Donald McKayle was a modern dancer, choreographer, teacher, director and writer best known for creating socially conscious concert works during the 1950s and ’60s that focus on expressing the black experience in America.
Mckayle was born on July 6, 1930, in New York City. He grew up in East Harlem which was mainly a mixed-race community. McKayle was the second child of a middle-class immigrant family. While growing up, he was influenced by his parents’ liberal and activist lifestyles and the exposure to social dance and the exuberant social atmosphere of the West Indian parties his parents attended.
McKayle premiered his solo piece at the age of eighteen, Saturday’s Child in 1948, which was choreographed to the poetry of Countee Cullen.
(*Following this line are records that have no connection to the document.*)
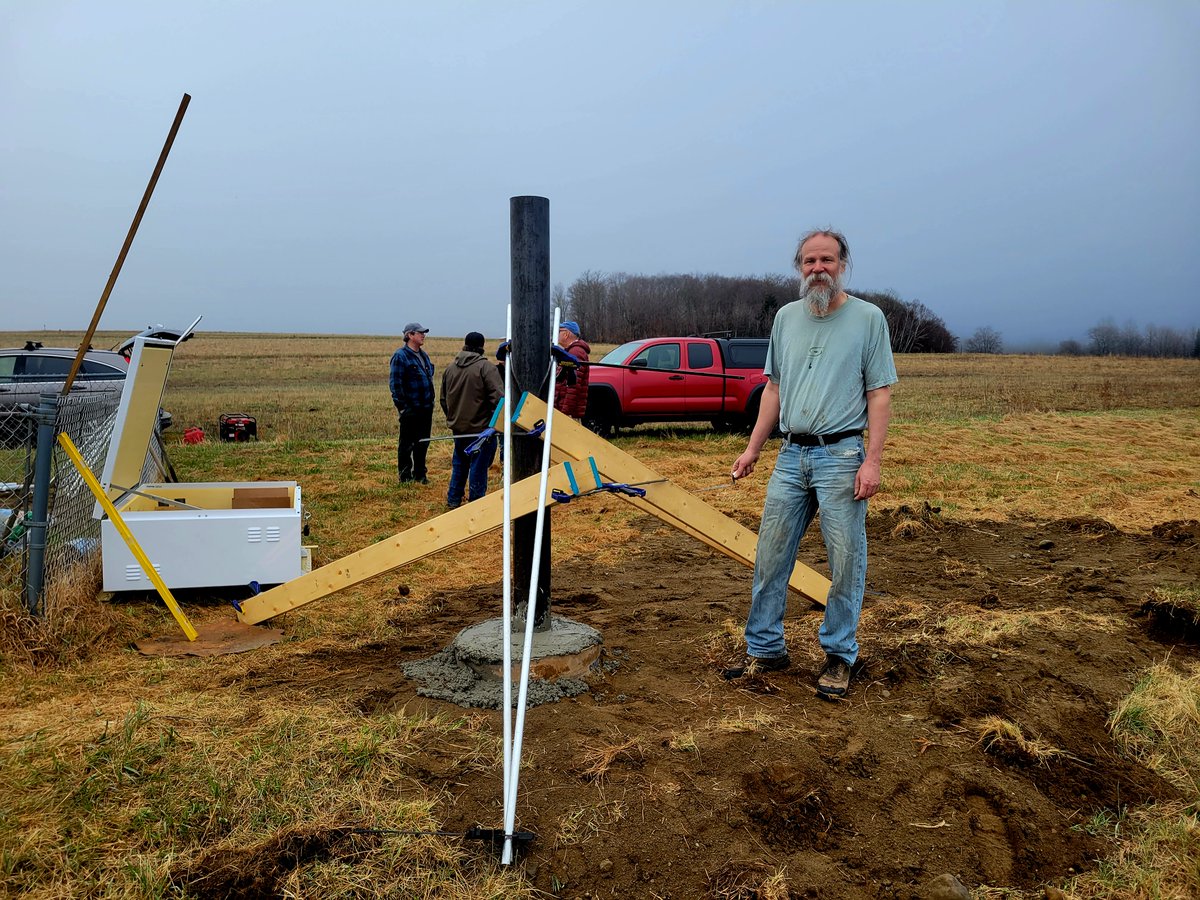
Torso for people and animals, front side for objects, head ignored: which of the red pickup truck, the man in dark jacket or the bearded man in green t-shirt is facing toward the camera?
the bearded man in green t-shirt

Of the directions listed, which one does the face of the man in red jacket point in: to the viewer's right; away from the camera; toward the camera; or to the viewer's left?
to the viewer's left

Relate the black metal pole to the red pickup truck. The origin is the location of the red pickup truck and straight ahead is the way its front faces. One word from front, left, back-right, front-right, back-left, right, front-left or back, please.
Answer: left

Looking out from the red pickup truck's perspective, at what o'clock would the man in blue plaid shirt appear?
The man in blue plaid shirt is roughly at 10 o'clock from the red pickup truck.

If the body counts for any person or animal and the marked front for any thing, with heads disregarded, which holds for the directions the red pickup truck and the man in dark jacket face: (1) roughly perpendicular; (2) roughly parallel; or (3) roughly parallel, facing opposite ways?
roughly perpendicular

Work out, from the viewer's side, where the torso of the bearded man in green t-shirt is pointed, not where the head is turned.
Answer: toward the camera

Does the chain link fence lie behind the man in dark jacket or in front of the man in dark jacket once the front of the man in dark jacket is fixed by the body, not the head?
behind

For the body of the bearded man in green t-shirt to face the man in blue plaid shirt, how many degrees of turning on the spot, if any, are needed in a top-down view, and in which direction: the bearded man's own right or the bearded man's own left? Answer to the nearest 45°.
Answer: approximately 135° to the bearded man's own right

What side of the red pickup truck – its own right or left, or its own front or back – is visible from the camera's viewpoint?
left

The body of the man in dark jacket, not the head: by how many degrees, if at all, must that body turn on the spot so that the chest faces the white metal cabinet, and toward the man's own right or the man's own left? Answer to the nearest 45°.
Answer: approximately 135° to the man's own left

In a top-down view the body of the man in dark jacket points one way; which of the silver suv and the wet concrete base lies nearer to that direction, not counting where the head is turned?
the silver suv

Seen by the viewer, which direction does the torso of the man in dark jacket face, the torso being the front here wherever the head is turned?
away from the camera

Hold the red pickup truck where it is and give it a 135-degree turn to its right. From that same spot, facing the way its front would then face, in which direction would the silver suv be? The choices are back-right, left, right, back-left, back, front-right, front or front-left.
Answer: back-left

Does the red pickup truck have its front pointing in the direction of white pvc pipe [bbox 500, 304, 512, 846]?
no

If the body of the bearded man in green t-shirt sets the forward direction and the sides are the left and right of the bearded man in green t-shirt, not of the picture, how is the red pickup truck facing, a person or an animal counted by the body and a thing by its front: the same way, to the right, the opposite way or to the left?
to the right
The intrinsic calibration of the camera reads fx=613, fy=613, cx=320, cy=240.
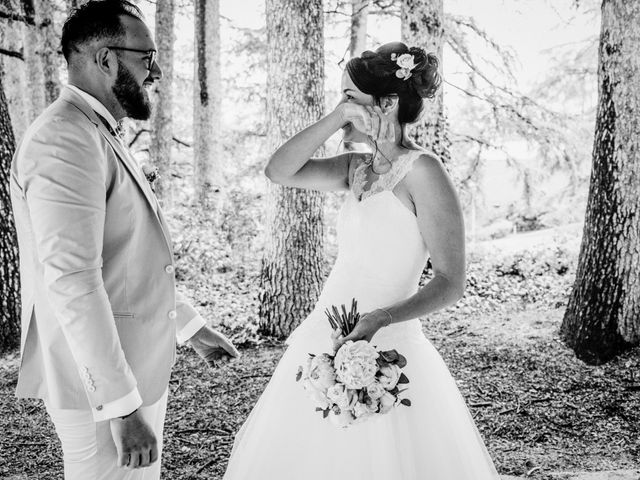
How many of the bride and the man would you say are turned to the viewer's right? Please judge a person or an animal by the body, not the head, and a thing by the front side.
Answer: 1

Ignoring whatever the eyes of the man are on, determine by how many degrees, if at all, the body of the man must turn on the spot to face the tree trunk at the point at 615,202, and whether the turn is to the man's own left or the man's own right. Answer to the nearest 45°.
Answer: approximately 45° to the man's own left

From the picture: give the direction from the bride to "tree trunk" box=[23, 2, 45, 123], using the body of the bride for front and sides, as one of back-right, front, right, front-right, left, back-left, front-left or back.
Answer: right

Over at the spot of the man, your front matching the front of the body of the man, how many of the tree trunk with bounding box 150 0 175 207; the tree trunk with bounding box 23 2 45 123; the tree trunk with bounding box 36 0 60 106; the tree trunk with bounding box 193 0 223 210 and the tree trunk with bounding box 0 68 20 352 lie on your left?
5

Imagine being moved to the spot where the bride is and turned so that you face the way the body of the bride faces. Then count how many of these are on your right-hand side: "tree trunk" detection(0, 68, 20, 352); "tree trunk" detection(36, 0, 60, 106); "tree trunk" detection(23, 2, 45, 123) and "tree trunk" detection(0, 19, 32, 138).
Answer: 4

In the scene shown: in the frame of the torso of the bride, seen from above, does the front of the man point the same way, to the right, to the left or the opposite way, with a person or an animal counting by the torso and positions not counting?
the opposite way

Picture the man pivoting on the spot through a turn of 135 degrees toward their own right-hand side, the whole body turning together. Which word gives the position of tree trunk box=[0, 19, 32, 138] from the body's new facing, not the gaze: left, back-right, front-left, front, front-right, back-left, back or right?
back-right

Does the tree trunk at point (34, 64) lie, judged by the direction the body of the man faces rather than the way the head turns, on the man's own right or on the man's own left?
on the man's own left

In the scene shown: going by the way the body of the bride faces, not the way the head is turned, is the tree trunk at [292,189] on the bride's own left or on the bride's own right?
on the bride's own right

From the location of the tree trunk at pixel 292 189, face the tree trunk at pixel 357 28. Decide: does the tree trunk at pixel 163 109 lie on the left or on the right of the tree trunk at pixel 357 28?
left

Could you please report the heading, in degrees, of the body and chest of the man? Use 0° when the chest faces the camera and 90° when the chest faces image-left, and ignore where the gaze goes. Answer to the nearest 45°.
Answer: approximately 270°

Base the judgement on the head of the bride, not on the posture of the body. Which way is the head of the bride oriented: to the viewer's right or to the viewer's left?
to the viewer's left

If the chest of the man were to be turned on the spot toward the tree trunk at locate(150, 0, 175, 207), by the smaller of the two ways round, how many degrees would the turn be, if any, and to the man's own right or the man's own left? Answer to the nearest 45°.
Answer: approximately 90° to the man's own left

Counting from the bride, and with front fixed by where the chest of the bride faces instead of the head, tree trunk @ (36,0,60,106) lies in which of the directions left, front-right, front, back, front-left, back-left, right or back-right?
right

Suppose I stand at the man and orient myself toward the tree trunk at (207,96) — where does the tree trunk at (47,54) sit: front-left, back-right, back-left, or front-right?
front-left

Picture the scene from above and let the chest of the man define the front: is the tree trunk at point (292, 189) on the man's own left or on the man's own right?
on the man's own left

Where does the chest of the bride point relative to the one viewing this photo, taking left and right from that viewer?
facing the viewer and to the left of the viewer
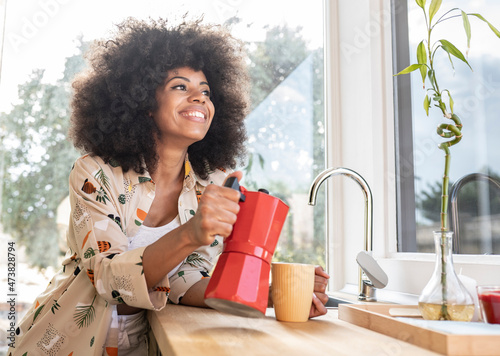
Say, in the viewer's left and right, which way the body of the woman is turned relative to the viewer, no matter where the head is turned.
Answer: facing the viewer and to the right of the viewer

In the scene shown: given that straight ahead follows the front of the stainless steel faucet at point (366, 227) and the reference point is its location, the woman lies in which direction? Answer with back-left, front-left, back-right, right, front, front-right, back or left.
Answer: front

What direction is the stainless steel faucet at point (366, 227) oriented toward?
to the viewer's left

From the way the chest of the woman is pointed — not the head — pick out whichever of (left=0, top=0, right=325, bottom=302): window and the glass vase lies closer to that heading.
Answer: the glass vase

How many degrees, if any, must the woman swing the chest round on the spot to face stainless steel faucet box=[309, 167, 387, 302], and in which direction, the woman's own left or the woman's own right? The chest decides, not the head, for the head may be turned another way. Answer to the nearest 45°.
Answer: approximately 45° to the woman's own left

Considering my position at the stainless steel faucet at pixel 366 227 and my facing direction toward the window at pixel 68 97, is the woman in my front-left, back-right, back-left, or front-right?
front-left

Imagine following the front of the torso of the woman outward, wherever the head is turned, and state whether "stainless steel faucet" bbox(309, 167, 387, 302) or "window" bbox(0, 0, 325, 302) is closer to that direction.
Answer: the stainless steel faucet

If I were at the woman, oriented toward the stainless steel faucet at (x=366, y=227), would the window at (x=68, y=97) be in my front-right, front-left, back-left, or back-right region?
back-left

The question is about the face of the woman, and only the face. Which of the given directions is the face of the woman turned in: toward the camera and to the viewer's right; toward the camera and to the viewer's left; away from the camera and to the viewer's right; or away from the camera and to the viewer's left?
toward the camera and to the viewer's right

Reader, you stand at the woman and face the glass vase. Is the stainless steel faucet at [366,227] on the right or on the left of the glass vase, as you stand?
left

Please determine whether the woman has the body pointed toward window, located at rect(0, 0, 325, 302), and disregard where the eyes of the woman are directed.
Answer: no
This piece depicted the reality of poverty and the suffering of the homeless. According to McKayle’s autobiography, he was inducted into the Committee for the Negro in the Arts due to the repeated performance and high visibility of this piece.
The American dance classic Games (1951) was McKayle’s first major work and was responsible for launching his dance career. His early works attracted the interest of numerous audiences. He later began choreographing for celebrities which led to several appearances in popular television shows including The Ed Sullivan Show and The Bill Cosby Show. He choreographed for films including The Great White Hope and The Minstrel Man.
He later formed and directed his own dance company, Donald McKayle, and Dancers (1951–69), and was the head of the Inner City Repertory Dance Company from 1970 to 1974. Donald McKayle died on April 6, 2018.